In der A4 Zahnarztpraxis steht grundsätzlich der Erhalt der eigenen Zähne im Mittelpunkt. Weitere Informationen zu Füllungen, Wurzelbehandlungen und anderen Möglichkeiten finden Sie auf unserer Leistungsseite zum Zahnerhalt.

Wie sind die Erfolgsaussichten einer Wurzelspitzenresektion?

Eine Wurzelspitzenresektion kann dazu beitragen, einen Zahn zu erhalten, der andernfalls möglicherweise entfernt werden müsste. Eine Garantie für den langfristigen Zahnerhalt gibt es jedoch nicht. Die Erfolgsaussichten hängen unter anderem davon ab, weshalb die Entzündung entstanden ist, wie gut das Wurzelkanalsystem behandelt werden kann, wie viel gesunde Zahnsubstanz vorhanden ist und wie der Heilungsprozess verläuft. Regelmäßige Kontrolluntersuchungen sind daher auch nach einer erfolgreichen Behandlung wichtig.

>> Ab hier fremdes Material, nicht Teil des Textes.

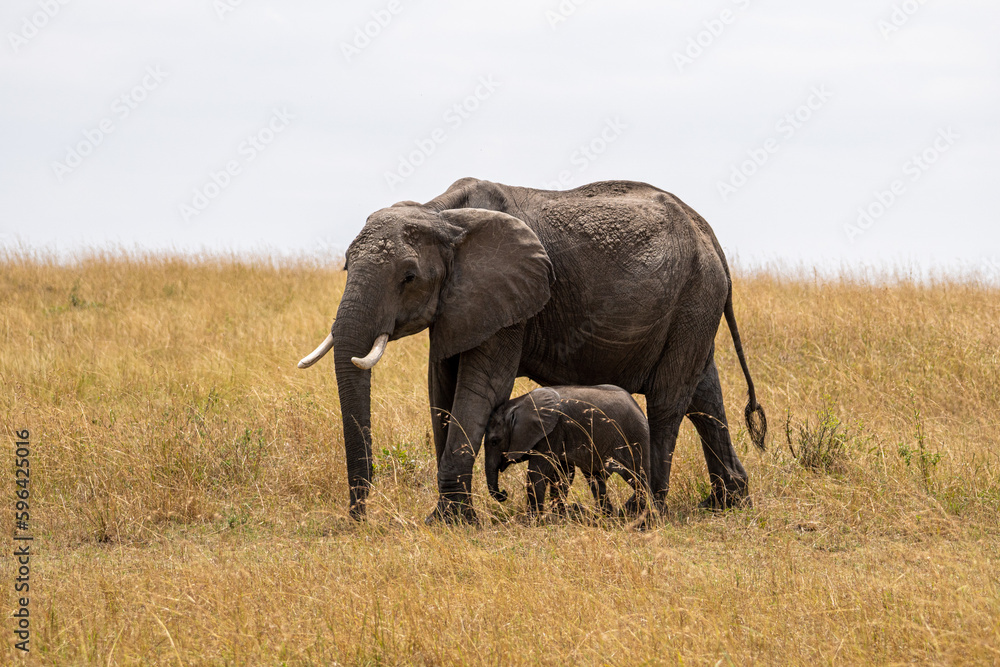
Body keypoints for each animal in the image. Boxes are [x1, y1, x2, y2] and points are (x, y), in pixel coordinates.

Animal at [484, 385, 651, 520]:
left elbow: (537, 473)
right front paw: (560, 516)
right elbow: (563, 474)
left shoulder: (552, 432)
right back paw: (607, 516)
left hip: (634, 437)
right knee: (596, 481)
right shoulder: (562, 434)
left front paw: (532, 520)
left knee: (638, 479)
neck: (519, 404)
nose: (504, 493)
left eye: (494, 441)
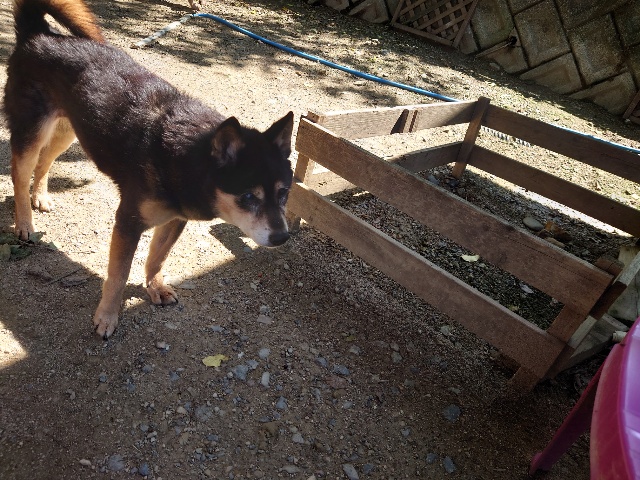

Wurzelspitzenresektion als Möglichkeit zum Zahnerhalt

Bleibt eine Entzündung an der Wurzelspitze trotz vorheriger Behandlung bestehen, kann eine Wurzelspitzenresektion eine Möglichkeit sein, den natürlichen Zahn zu erhalten. Dabei werden die betroffene Wurzelspitze und das entzündete Gewebe chirurgisch entfernt. Ob eine Wurzelspitzenresektion tatsächlich notwendig und erfolgversprechend ist, sollte immer individuell entschieden werden. Eine sorgfältige Diagnostik zeigt, ob eine erneute Wurzelkanalbehandlung, eine Wurzelspitzenresektion oder eine andere Therapie für den betroffenen Zahn am sinnvollsten ist.